I am using Theano/Pylearn2 to implement LSTM model inside my own network. However, I've found that Theano scan is much, much slower than using plain loops. I used the Theano profiler
<% time> <sum %> <apply time> <time per call> <type> <#call> <#apply> <Class name>
95.4% 95.4% 25.255s 4.31e-02s Py 586 3 theano.scan_module.scan_op.Scan
1.8% 97.2% 0.466s 4.72e-05s C 9864 41 theano.sandbox.cuda.basic_ops.GpuElemwise
0.8% 97.9% 0.199s 8.75e-05s C 2276 10 theano.sandbox.cuda.basic_ops.GpuAlloc
0.7% 98.7% 0.196s 1.14e-04s C 1724 8 theano.sandbox.cuda.blas.GpuDot22
0.3% 99.0% 0.087s 1.06e-04s C 828 3 theano.sandbox.cuda.basic_ops.GpuIncSubtensor
0.2% 99.2% 0.051s 1.66e-04s Py 310 2 theano.sandbox.cuda.basic_ops.GpuAdvancedSubtensor1
and the Ops,
<% time> <sum %> <apply time> <time per call> <type> <#call> <#apply> <Op name>
77.2% 77.2% 20.433s 7.40e-02s Py 276 1 forall_inplace,gpu,grad_of_lstm__layers}
18.2% 95.4% 4.822s 1.56e-02s Py 310 2 forall_inplace,gpu,lstm__layers}
So lots and lots of time are spent on Scan (which is kind of as expected, but I didn't expect it to be soo slow).

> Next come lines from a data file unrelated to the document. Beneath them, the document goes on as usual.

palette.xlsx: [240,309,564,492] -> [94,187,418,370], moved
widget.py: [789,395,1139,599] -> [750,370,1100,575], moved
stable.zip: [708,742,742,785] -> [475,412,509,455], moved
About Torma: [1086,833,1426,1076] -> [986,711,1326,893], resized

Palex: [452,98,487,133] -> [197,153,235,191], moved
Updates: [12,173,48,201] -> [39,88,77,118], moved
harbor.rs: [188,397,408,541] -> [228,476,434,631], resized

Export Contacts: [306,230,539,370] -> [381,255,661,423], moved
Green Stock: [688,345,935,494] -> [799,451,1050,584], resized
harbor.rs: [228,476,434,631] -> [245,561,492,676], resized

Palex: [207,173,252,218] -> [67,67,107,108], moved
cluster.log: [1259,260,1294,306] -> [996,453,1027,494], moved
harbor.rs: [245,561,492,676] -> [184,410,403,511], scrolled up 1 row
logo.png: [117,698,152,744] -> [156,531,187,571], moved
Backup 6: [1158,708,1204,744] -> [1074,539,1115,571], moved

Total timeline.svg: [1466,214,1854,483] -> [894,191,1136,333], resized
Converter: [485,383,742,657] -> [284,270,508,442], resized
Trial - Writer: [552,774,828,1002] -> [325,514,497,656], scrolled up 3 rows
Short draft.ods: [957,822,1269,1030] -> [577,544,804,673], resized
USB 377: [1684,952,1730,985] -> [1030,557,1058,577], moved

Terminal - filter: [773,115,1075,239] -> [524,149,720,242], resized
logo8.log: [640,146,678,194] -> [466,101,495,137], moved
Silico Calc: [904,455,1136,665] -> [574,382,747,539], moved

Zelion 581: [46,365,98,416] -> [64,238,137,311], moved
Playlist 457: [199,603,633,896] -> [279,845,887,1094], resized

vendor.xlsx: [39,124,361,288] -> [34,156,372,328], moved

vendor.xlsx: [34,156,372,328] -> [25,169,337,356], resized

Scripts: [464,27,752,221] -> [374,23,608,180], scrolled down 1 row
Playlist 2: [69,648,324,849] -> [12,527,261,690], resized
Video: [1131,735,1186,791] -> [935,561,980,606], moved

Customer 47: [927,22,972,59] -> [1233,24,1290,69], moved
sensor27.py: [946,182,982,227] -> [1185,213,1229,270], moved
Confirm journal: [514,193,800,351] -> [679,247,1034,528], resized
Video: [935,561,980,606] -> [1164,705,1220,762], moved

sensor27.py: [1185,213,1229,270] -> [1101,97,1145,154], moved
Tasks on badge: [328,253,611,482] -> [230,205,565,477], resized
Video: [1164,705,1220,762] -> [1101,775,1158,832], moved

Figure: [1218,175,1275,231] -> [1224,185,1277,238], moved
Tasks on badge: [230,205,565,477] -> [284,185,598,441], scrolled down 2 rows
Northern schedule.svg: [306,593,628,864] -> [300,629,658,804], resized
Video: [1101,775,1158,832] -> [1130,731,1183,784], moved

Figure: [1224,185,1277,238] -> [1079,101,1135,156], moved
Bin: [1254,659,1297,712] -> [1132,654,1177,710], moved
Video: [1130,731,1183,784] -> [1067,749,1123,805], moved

The main body of my code is
def fprop(self, state_below, state_prev = 0, cell_prev = 0):
if state_prev == None:
state_prev = self.state_prev;
if cell_prev == None:
cell_prev = self.cell_prev;
i_gate = T.nnet.sigmoid(T.dot(state_below,self.Wi) +
T.dot(state_prev,self.Ui));
f_gate = T.nnet.sigmoid(T.dot(state_below,self.Wf) +
T.dot(state_prev,self.Uf));
C = T.tanh(T.dot(state_below, self.Wc) +
T.dot(state_prev, self.Uc));
C = i_gate * C + f_gate * cell_prev;
o_gate = T.nnet.sigmoid(T.dot(state_below,self.Wo) +
T.dot(state_prev,self.Uo) +
T.dot(C, self.Vo));
h_out = o_gate * T.tanh(C);
return h_out, C
And I wrote my scan as:
[h,c,out], _ = theano.scan(fn=self.fprop_with_output,
sequences=[X.T,Y[:,1:].T],
outputs_info=[dict(initial=h_,taps=[-1]), dict(initial=c_,taps=[-1]),None],n_steps=X.shape[1]-1);
One thing I've noticed is that the type of Theano scan uses Python implementation (?) is that the reason why this is ridiculously slow? or did I do something wrong? Why is Theano python implementation of Scan instead of C's.
(I said using loops is faster, but it's faster at runtime, for large model I didn't manage to compile the version of using loops within reasonable amount of time).